§ Document excerpt:
§ §
Metamath Proof Explorer

Theorem sbccomlem

Description: Lemma for sbccom . (Contributed by NM, 14-Nov-2005) (Revised by Mario Carneiro, 18-Oct-2016)

		Ref	Expression
	Assertion	sbccomlem	⊢ ( [ 𝐴 / 𝑥 ] [ 𝐵 / 𝑦 ] 𝜑 ↔ [ 𝐵 / 𝑦 ] [ 𝐴 / 𝑥 ] 𝜑 )

Proof

Step	Hyp	Ref	Expression
1		excom	⊢ ( ∃ 𝑥 ∃ 𝑦 ( 𝑥 = 𝐴 ∧ ( 𝑦 = 𝐵 ∧ 𝜑 ) ) ↔ ∃ 𝑦 ∃ 𝑥 ( 𝑥 = 𝐴 ∧ ( 𝑦 = 𝐵 ∧ 𝜑 ) ) )
2		exdistr	⊢ ( ∃ 𝑥 ∃ 𝑦 ( 𝑥 = 𝐴 ∧ ( 𝑦 = 𝐵 ∧ 𝜑 ) ) ↔ ∃ 𝑥 ( 𝑥 = 𝐴 ∧ ∃ 𝑦 ( 𝑦 = 𝐵 ∧ 𝜑 ) ) )
3		an12	⊢ ( ( 𝑥 = 𝐴 ∧ ( 𝑦 = 𝐵 ∧ 𝜑 ) ) ↔ ( 𝑦 = 𝐵 ∧ ( 𝑥 = 𝐴 ∧ 𝜑 ) ) )
4	3	exbii	⊢ ( ∃ 𝑥 ( 𝑥 = 𝐴 ∧ ( 𝑦 = 𝐵 ∧ 𝜑 ) ) ↔ ∃ 𝑥 ( 𝑦 = 𝐵 ∧ ( 𝑥 = 𝐴 ∧ 𝜑 ) ) )
§ §
§ Saved data entries:
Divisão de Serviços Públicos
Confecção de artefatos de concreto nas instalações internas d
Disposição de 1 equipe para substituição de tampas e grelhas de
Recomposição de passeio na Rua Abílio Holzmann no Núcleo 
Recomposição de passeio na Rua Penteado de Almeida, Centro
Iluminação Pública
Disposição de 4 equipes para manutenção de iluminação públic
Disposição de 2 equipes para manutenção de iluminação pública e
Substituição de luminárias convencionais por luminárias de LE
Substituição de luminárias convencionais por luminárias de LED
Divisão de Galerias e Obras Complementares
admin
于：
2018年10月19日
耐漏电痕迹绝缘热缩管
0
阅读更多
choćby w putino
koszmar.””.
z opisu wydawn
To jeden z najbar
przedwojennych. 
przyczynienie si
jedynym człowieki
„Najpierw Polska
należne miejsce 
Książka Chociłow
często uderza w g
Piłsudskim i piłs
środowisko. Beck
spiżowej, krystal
§ §
§ Brief 1: Decide whether each statement agrees with the Metamath page on sbccomlem, answering yes or no and quoting the words that settle it: (a) the theorem serves as a lemma for sbccom; (b) step 2 of the proof uses an12; (c) the theorem was revised on 18-Oct-2016.
§ Brief 2: Print the portion of the Metamath page on sbccomlem starting with "Theorem sbccomlem" and going on through "𝐵 / 𝑦 ] [ 𝐴 / 𝑥 ] 𝜑 )".
§ Brief 3: According to the Metamath page on sbccomlem, what does step 4 of the proof rest on? Answer in one to three sentences.
The listing comes from a source other than the Metamath page on sbccomlem.

§ Response box 1:
(a) Yes: "Lemma for sbccom ."
(b) No: "2		exdistr"
(c) Yes: "(Revised by Mario Carneiro, 18-Oct-2016)"

§ Response box 2:
Theorem sbccomlem

Description: Lemma for sbccom . (Contributed by NM, 14-Nov-2005) (Revised by Mario Carneiro, 18-Oct-2016)

		Ref	Expression
	Assertion	sbccomlem	⊢ ( [ 𝐴 / 𝑥 ] [ 𝐵 / 𝑦 ] 𝜑 ↔ [ 𝐵 / 𝑦 ] [ 𝐴 / 𝑥 ] 𝜑 )

§ Response box 3: Step 4 rests on step 3, which is listed in its Hyp column, and applies exbii, which is listed in its Ref column. The result places ∃𝑥 in front of both sides of the equivalence from step 3.